Activity list:
1: In the forum thread about 2015 Kindle news, which Kindle does the first poster currently own?
2: Write the next post in the forum thread about 2015 Kindle news, picking up after its final post.

Selected text:
•••••
# Any 2015 News?



## -alex- (Jul 12, 2011)

Hey all.

I'm in desperate need of a new kindle. Pretty sure mine has had it. I have the Kindle Touch. The last model that came with sound.

I wanted to pick up either the new Paperwhite or the Voyage back in late Aug, but then remembered Amazon normally anounce their new devices in Sep, so I waited it out. But as we all know, nothing happened. 

My question is, does anyone have any idea if new models will be realeased this year?

Thanks.


----------



## Ann in Arlington (Oct 27, 2008)

If anyone knows it's Jeff Bezos.  But, as far as I know, he doesn't frequent these boards.  Though I supposed he could, incognito. But if so he's never let his real identity slip.


----------



## Atunah (Nov 20, 2008)

The latest Paperwhite, the 3rd version just came out in June of this year. That seems a bit short for another version of that particular device. Voyage who knows, its a year by the end for that one. I love my Voyage and can't think of anything that could be better on it. Maybe some raised areas where the haptic buttons are, but otherwise? I don't know. 

There doesn't seem to be a lot of announcing anymore of kindles. They just kind of pop up.  

If you are in desperate need, I think you would be very happy with either the Paperwhite or the Voyage. 

Atunah, who is not Jeff. Probably.


----------



## The Hooded Claw (Oct 12, 2009)

Actually, Jeff leaked me his plans, but I promised not to tell!  

Leaving that fib aside, any new model is likely to be announced in time for Christmas buying. If there isn't an announcement by mid-November, I would buy the Voyage or PW that appeals to your taste and your wallet.


----------



## Ann in Arlington (Oct 27, 2008)

If the 'new' price seems too high, there are Certified Refurbished Amazon Devices available. The page does include some of the current batch of eInk devices.


----------



## jlee745 (Jul 27, 2010)

Got some new gossip!!!
http://goodereader.com/blog/electronic-readers/what-do-you-want-out-of-the-kindle-voyage-2-and-new-paperwhite


----------



## -alex- (Jul 12, 2011)

Thanks all. I will try to hold out to the end of the month.


----------



## Linjeakel (Mar 17, 2010)

jlee745 said:


> Got some new gossip!!!
> http://goodereader.com/blog/electronic-readers/what-do-you-want-out-of-the-kindle-voyage-2-and-new-paperwhite


The thing about that is that it's seems highly unlikely there'll be another new Paperwhite announced in October when the last one only just came out in June - and if they're wrong about that, then it makes the rest of their predictions less likely too.

Patience people! We'll find out for sure when Amazon are good and ready.


----------



## Ann in Arlington (Oct 27, 2008)

I had exactly the same reaction, Linda!

If they are going to announce something, it should be soon to make the holiday present season.
•••••
Excerpted data:

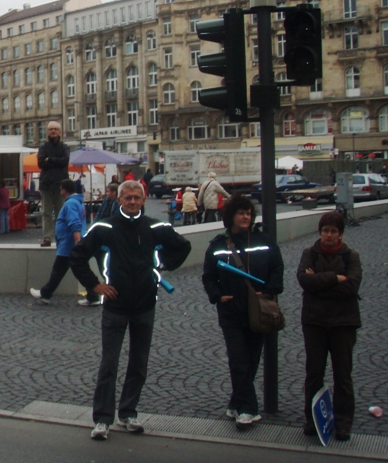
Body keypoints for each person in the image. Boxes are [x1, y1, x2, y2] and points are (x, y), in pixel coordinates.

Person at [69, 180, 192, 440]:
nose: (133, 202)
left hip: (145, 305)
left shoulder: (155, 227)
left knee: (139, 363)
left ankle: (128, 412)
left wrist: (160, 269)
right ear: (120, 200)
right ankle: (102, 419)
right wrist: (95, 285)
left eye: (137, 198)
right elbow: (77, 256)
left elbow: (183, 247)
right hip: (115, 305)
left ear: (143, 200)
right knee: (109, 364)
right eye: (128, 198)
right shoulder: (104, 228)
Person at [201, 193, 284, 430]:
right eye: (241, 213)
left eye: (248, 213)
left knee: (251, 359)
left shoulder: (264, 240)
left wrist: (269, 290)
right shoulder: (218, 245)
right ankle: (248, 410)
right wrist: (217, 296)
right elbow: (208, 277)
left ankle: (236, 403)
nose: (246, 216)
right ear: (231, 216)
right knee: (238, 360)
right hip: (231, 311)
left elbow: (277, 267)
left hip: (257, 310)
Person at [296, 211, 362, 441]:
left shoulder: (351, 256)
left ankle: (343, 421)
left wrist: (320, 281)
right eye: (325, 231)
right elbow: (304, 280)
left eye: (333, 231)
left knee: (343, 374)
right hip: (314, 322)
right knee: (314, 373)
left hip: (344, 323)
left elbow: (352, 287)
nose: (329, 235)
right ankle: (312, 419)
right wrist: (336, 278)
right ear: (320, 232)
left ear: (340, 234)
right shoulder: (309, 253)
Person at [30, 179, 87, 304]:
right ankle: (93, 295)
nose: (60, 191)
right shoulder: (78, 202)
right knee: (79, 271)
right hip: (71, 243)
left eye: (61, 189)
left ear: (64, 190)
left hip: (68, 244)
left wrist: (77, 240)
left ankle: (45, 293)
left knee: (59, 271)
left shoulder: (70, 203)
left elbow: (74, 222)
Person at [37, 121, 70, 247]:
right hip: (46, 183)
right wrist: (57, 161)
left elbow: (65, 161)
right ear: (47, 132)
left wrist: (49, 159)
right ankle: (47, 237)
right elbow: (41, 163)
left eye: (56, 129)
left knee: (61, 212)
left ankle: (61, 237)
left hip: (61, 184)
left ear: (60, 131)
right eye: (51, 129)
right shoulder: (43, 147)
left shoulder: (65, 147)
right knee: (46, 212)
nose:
•••••
Results of the exercise:
1: The Kindle Touch.

2:
----------



## ElaineOK (Jun 5, 2009)

Have announcements usually been in early October?  

Elaine 
Oklahoma


----------



## tsemple (Apr 27, 2009)

ElaineOK said:


> Have announcements usually been in early October?
> 
> Elaine
> Oklahoma


There is no 'usually', but Amazon has never announced a new Kindle this late in a calendar year. Based on history (and probably common sense, given the impending holiday gift purchasing season) one would have to conclude we won't see another one ship this year (in case anyone has forgotten, the Paperwhite 3rd gen shipped in June). The latest ship date was Kindle Voyage last year (Oct 21) but it had already been announced by Sep 18.


----------



## The Hooded Claw (Oct 12, 2009)

The Hooded Claw said:


> ...any new model is likely to be announced in time for Christmas buying. If there isn't an announcement by mid-November, I would buy the Voyage or PW that appeals to your taste and your wallet.


 I stand by my advice earlier in the thread. But I would add that with the 30 day return period, if you order one now, you'd still be able to return it by the expiration of the absolute-last-possible-for-Christmas mid-November announcement date I described above.

In the long run there will probably be a slightly better Kindle announced, but in the long run we are all dead. If you want a new Kindle, I would get a new one and start enjoying it now!


----------



## Ann in Arlington (Oct 27, 2008)

tsemple said:


> There is no 'usually', but Amazon has never announced a new Kindle this late in a calendar year. Based on history (and probably common sense, given the impending holiday gift purchasing season) one would have to conclude we won't see another one ship this year (in case anyone has forgotten, the Paperwhite 3rd gen shipped in June). The latest ship date was Kindle Voyage last year (Oct 21) but it had already been announced by Sep 18.


Actually . . . . the very FIRST kindle was announced and put on sale in Mid November. Sold out in about 10 minutes. 

AND . . . they never 'announced' the PW3 in the sense that they did any sort of 'coming soon' promo . . . . it just was suddenly available and the previous version wasn't.

Still, at this late date, I do think it _unlikely_ there will be an updated Voyage this year, and it gets more unlikely each day nothing is announced. But, I've been wrong before.

I also think the Claw's advice is sound. Which is quite unusual for a cartoon bad guy.   

I'd only add that the 'holiday return period' usually begins on 1 November. so, theoretically, if they _have_ a holiday return period (they have every year but could, of course, change that), and if you can wait until 1 November, you have, then, until 31 January to return it if something better comes along.


----------



## -alex- (Jul 12, 2011)

Thanks for the replies everyone.

Ann,  I'm not sure the holiday return period works like that in the UK. I could be wrong. But, the 30 day return should. I will look into that.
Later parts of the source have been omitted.